Interactive AI allows us to connect with machines on a deeper level, leveraging the intelligence and features of machines to complete tasks. Even team members can use interactive AI to assist them with various things like searching for information or submitting reports.
Enterprise AI Type 3: Visual AI
Visual AI is similar to text AI in its focus on analysing and leveraging a specific kind of content. The concept of visual AI is built around “computer vision”. This is the ability of computers with machine learning and artificial intelligence technology to understand what’s going on in an image.
Concepts like optical character recognition and visual analysis allow businesses to scan, identify, and categorize visual objects. Visual AI can also help companies to generate useful insights from videos and photos.

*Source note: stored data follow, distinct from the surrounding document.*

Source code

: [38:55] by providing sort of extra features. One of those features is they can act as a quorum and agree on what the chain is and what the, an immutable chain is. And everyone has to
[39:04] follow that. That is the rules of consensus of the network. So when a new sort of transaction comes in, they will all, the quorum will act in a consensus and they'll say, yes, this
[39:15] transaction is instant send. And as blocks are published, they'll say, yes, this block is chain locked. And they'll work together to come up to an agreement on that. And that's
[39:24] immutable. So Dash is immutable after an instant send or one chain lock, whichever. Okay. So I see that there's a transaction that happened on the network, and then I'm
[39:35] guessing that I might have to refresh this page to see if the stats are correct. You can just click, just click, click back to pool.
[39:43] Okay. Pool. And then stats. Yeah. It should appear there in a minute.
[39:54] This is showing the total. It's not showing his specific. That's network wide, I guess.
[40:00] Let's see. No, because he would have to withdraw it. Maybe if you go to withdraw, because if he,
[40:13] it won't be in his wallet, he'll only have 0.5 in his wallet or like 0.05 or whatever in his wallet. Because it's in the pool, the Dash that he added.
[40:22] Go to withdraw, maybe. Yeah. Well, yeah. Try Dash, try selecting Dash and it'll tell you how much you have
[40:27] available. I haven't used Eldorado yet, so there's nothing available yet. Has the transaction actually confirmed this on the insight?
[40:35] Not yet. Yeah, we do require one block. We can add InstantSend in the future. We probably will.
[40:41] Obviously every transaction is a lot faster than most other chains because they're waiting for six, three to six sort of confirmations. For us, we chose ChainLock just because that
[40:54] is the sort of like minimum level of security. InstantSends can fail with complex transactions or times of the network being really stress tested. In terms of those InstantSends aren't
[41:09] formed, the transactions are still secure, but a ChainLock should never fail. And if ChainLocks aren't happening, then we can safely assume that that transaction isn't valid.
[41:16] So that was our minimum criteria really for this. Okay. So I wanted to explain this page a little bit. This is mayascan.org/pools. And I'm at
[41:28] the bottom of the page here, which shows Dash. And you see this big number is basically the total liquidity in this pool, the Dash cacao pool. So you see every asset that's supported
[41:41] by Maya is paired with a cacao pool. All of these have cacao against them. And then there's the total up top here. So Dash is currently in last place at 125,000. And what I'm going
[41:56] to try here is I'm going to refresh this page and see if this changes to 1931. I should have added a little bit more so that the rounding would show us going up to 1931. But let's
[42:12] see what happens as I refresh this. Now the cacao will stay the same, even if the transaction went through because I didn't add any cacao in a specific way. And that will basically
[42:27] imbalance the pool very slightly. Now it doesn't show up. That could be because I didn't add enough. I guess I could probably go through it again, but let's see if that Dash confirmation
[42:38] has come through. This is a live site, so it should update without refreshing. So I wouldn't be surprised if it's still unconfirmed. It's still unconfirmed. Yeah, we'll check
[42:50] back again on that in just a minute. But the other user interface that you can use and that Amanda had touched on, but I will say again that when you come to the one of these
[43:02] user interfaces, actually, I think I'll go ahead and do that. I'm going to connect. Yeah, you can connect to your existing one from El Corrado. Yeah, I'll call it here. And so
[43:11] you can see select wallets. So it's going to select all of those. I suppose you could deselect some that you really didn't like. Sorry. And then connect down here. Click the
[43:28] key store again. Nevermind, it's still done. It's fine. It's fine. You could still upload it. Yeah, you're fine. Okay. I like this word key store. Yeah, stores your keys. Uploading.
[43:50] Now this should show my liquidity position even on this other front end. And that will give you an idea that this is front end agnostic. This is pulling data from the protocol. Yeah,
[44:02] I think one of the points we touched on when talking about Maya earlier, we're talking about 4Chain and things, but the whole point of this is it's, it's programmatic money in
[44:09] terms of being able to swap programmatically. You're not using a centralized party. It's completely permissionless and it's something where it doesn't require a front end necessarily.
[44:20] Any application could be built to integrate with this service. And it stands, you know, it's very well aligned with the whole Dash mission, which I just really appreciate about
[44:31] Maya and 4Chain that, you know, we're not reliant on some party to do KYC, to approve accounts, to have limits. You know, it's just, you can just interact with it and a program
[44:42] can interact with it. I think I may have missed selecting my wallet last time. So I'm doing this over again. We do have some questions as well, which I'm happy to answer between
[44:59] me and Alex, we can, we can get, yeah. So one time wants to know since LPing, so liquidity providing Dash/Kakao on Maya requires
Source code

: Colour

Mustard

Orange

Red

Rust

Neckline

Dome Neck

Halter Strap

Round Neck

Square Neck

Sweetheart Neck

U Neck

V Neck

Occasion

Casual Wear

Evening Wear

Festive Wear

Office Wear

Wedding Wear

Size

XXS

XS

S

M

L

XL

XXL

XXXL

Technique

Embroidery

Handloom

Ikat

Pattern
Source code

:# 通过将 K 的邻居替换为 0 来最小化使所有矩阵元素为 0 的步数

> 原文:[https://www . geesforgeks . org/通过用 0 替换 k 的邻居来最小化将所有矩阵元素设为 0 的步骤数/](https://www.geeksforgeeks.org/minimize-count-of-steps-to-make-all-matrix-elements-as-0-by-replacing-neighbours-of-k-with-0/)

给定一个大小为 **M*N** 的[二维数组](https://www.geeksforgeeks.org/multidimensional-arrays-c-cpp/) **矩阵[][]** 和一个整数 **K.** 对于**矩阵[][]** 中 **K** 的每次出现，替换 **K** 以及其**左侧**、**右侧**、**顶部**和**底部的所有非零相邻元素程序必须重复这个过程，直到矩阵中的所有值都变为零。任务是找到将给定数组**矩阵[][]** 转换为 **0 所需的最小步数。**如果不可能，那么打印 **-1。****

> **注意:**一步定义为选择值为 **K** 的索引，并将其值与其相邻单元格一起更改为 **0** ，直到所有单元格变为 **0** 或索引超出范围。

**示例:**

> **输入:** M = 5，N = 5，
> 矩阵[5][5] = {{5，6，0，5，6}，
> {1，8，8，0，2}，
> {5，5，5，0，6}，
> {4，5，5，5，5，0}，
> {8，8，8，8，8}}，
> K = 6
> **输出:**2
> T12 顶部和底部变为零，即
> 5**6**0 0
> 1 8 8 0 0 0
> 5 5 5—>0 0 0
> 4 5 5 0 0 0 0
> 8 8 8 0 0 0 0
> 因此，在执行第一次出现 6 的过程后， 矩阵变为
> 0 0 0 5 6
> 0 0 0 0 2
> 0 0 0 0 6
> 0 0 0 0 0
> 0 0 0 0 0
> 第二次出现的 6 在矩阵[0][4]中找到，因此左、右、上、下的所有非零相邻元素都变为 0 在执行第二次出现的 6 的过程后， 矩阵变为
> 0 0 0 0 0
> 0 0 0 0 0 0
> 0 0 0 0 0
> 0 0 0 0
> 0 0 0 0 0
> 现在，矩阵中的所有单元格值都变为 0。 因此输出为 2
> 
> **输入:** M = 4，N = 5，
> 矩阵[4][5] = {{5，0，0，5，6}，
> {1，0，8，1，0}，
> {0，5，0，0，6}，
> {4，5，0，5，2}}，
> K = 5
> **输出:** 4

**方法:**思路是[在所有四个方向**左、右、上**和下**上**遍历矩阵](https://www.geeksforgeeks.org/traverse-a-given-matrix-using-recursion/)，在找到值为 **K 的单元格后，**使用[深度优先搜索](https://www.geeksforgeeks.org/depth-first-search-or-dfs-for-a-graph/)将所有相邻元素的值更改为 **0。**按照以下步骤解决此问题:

For instance, a security company could use a visual AI system embedded into a CCTV camera to immediately pinpoint the presence of a weapon in a room, and alert the authorities.
Training visual AI systems are similar to training text and other AI devices. Often, it requires companies to expose an algorithm to a huge number of images, to help the technology understand what individual elements of an image might represent.
Enterprise AI Type 4: Analytical AI
Perhaps the most important form of enterprise AI for many businesses today, analytical AI involves using intelligence to gather insights from large amounts of data. Machines are far more adept at sorting through huge volumes of information and searching for patterns than human beings. With machine learning and deep neural networks, AI systems can spot patterns between data sets, highlight important trends, and offer useful insights.
Analytical AI can be used to access a wide range of useful insights in the enterprise landscape. You can use your analytics system to determine which of your products has the best revenue, or which days you have the highest number of service requests.
One increasingly appealing form of analytical AI is sentiment analysis, which involves asking AI to listen to a voice or read the text to examine the intent, emotion, and feeling behind a sentence. With sentiment analysis, companies can ensure they’re delivering an excellent customer experience.
Enterprise AI Type 5: Functional AI
Finally, functional AI is another area of intelligence capturing more attention in the age of digital transformation. The primary form of functional AI most companies will be familiar with is intelligent automation. With functional AI, companies can create systems capable of recognising specific triggers or events and responding in a certain way without human intervention.
For instance, if a sensor empowered by AI in your manufacturing facility detects an increase in temperature in a machine, it can automatically alert a technician, and implement cooling mechanisms. This reduces the risk of maintenance issues and downtime.
Functional AI solutions can be built to follow specific workflows and perform certain actions under unique circumstances. With functional AI, companies can reduce the number of repetitive tasks human employees need to work on each day, and improve the efficiency of the overall company. It’s even possible to proactively serve customers and reduce breakdowns this way.
The Rising Demand for Enterprise AI
Artificial Intelligence is rapidly becoming a must-have investment for many companies in the digital age. As business leaders look for ways to make their teams more productive and efficient, AI solutions represent an excellent source of support. The right tools can augment and enhance your team, reduce the risk of errors, and improve productivity.
The question for most enterprises today isn’t whether they should consider getting involved in the AI landscape, but where they should begin their journey.